Google’s I/O conference has always been about the developers, more than some flashy new devices. But there’s still some great Android TV news this week.
This year’s Google I/O developer conference showcased a lot of the new features of the forthcoming Android P OS and it looks like Android TV got a lot of attention.
What’s new and different?
Let’s find out.
New “Content First” home screen
You’re going to be hearing the phrase “content first” A LOT from now on.
That was the big theme of this year’s Google I/O conference – especially when it comes to Android TV.
Let’s take a look what they mean by “content first.”
And for comparison, here’s the current Android TV launcher:
As you can see, the home screen has been redesigned with a single row for your favorite apps right at the top of the screen instead of two app rows underneath the Recommendations row.
Below that is the “Play Next” row which will let you queue up content to play in sequence, similar to the feature that already exists in Google Play Music. Finally, the Search bar is now ever-present at the very top at the screen.
The media pages are more streamlined as well. All the metadata for the movie itself (release date, running time, summary, etc.) is found right on the main page without the need to slick into the movie to see that additional information.
There’s a couple of new features that I’m really excited about.
Better performance for low-end devices
Whenever there’s a new version of Android coming out, they typically show how quick and snappy the interface is. But they’re usually doing that on a high-end flagship smartphone.
What about older, less high-end devices?
Like Android boxes?
Android boxes, even the newer ones, don’t always have the best specs – unless you’re talking about the NVIDIA Shield TV.
So Google is making Android TV work better on all devices, even those that aren’t performance powerhouses.
Quick setup with Android phone
I’m not going to lie: setting up Android boxes can be a pain, even if you have great setup instructions. So Google is making it easier if you have an Android smartphone.
There’s always been a quick setup option if you have an Android smartphone. It lets you transfer over many of your settings and account credentials.
Now that setup is even easier with Play Auto Installs which recommends apps that you have on your phone or other devices and asks whether you want to automatically install them on your new Android TV device.
There’s also an Autofill with Google feature that transfers over any credentials that you’ve entered on another Android device (provided you’ve given Google permission to save them).
No more struggling to type in complicated passwords using the remote control.
Have you ever run into a problem in one of your apps and needed to change one of the settings?
I know it’s happened to me a ton of times.
What Google has done is highlighted certain settings based on what you’ve just done.

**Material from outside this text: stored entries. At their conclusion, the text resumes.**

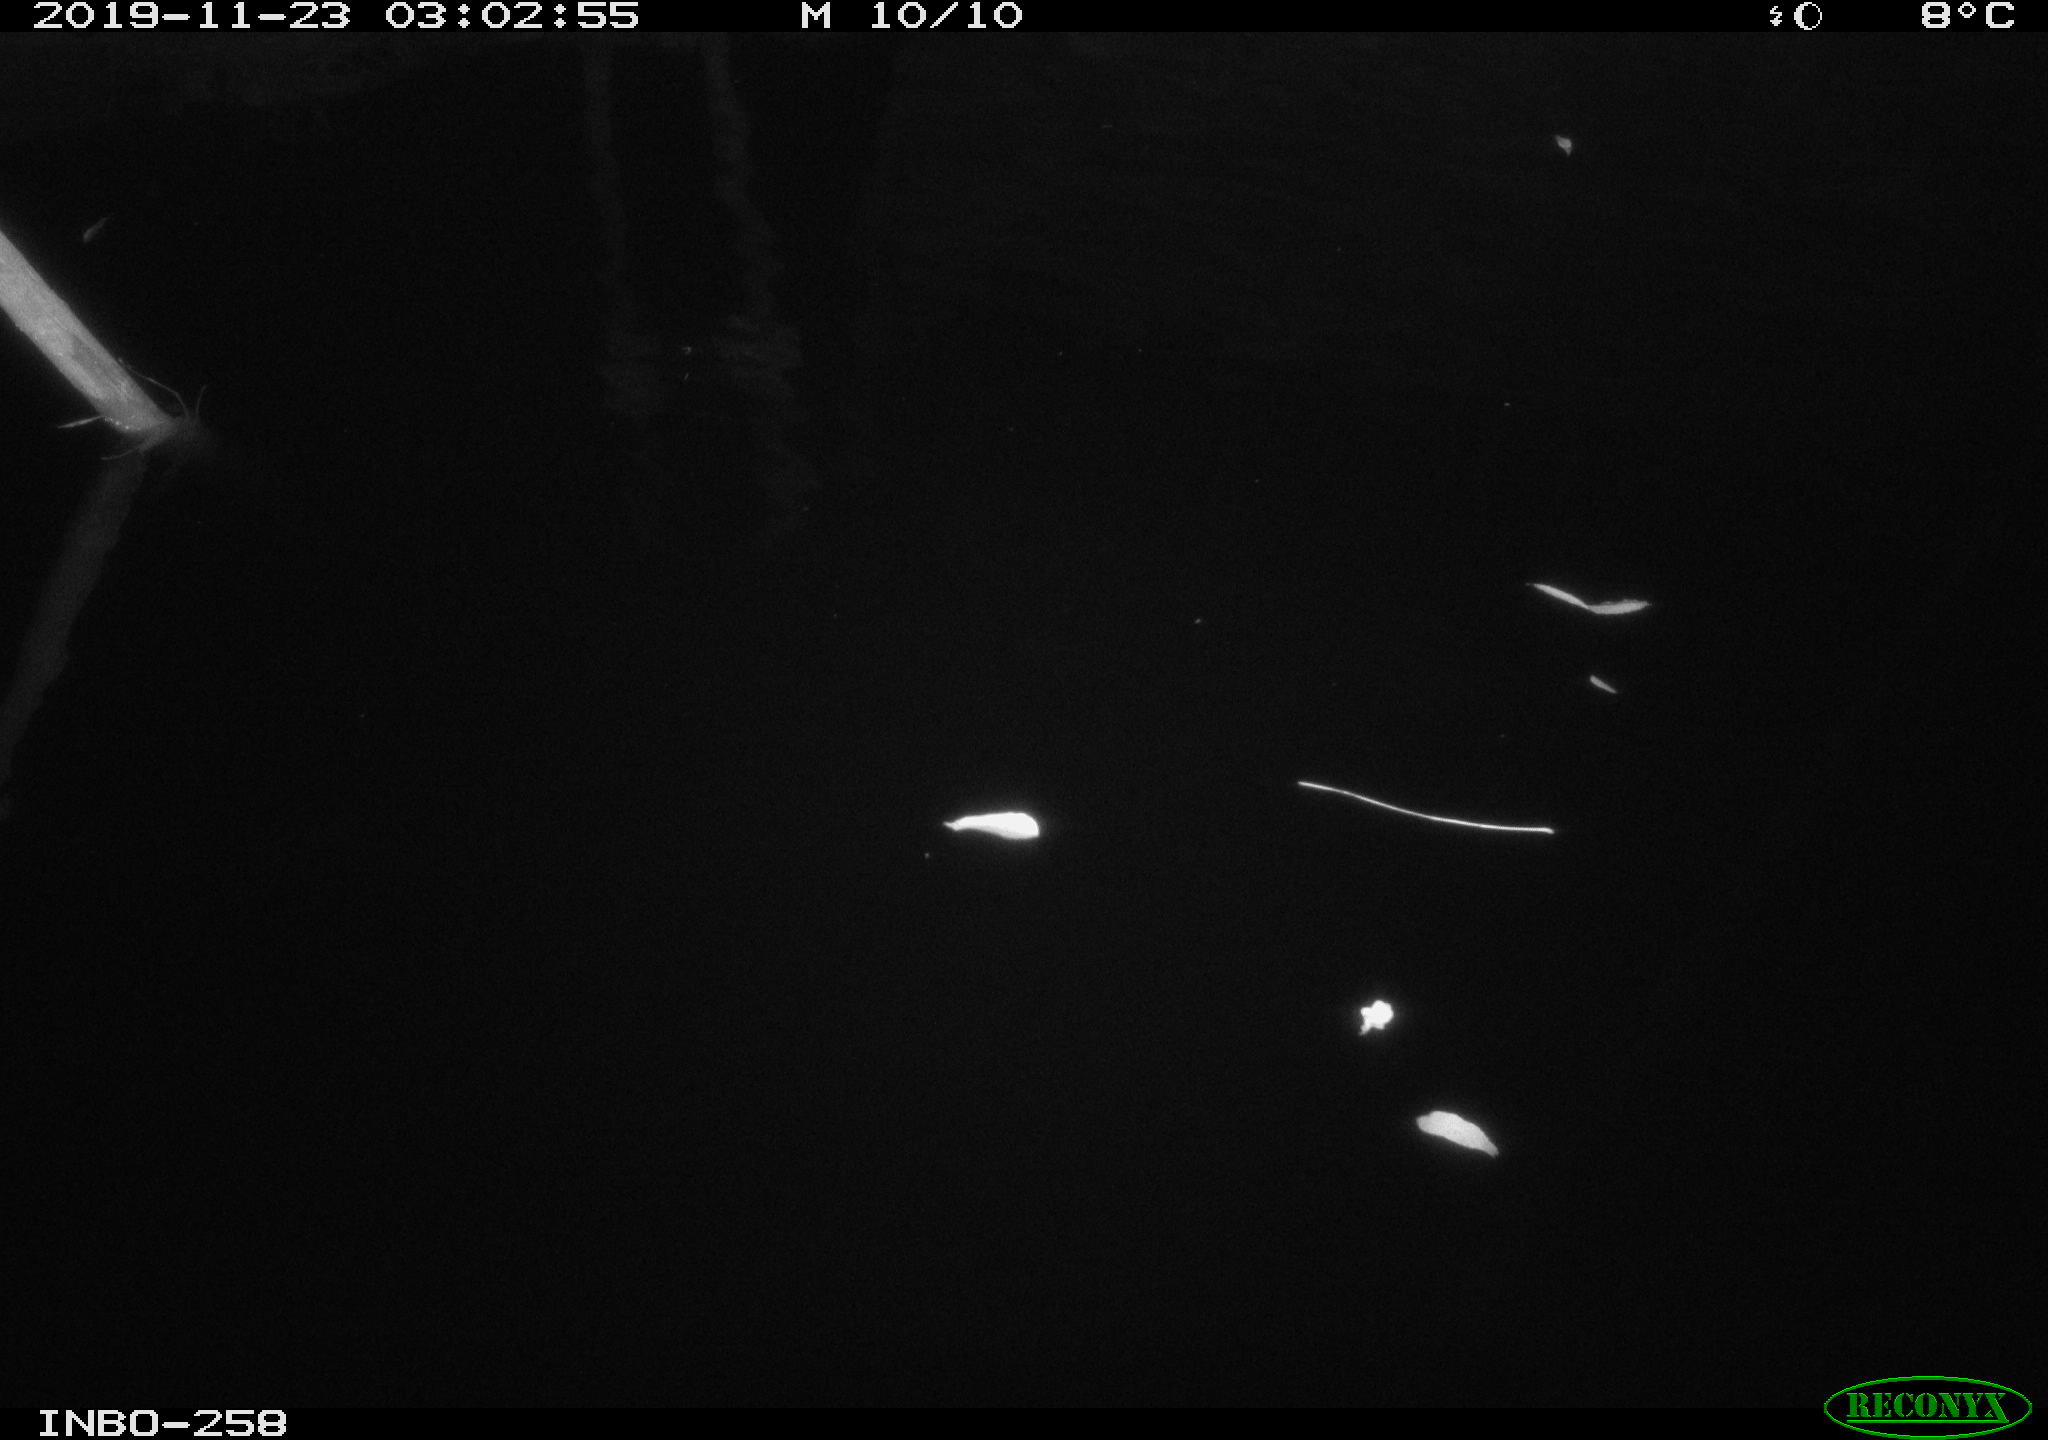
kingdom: Animalia
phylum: Chordata
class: Aves
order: Anseriformes
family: Anatidae
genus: Anas
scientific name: Anas platyrhynchos
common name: Mallard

Skip the setup process? No problem. Google will highlight that.
Have a problem with an app? Google will direct you to the Apps settings.
Google Assistant is everywhere lately, and it’s about to get even more popular.
One of the biggest Android TV news releases of 2017 was the launch of Google Assistant as in integrated part of the Android TV OS.
But it was only available in the United States, which sucked for the rest of the world.
So Google is making some pretty big strides to fix that.
What’s the big deal about Google Assistant on Android TV?
One of the things I love about my NVIDIA Shield TV is the amazing voice search feature. But when I integrated it into my Google Home system, I was suddenly able to control all of my smart devices while watching TV.
Imagine playing a movie, dimming the lights, and setting the temperature to be a bit more cozy…all without getting off the couch or picking up your smartphone.
Our homes are becoming more and more integrated in our digital world.
Adding Google Assistant to Android TV puts your TV in the center of the action.
The only “new device” Android TV news that came out of Google I/O was the JBL Link soundbar.
You might be thinking “Android TV on a soundbar?”
Remember the days where we’d have huge A\V receivers sitting on our media centers that controlled everything?
Even if you didn’t have one yourself, you likely had a friend that did.
The big advantage to A\V receivers is the number of HDMI inputs they had, which lets you connect different devices to it. Devices like a PlayStation, Blu-ray player or other streaming devices.
The JBL Link has three HDMI inputs that let this soundbar do the same thing without taking up all that space.
It launches in fall 2018, just in time for the holiday season.
Android TV News: Final thoughts
Google I/O is a developer conference, first and foremost, so its not fair to expect a lot of device-focused Android TV news.
This was always going to be more focused on the OS and launcher itself than on new devices.
With that in mind, I really like what I’m seeing. There’s been rumors of Android TV’s demise, but I think this puts those rumors to rest.
Android TV has a bright future, and I can’t wait to see what’s next.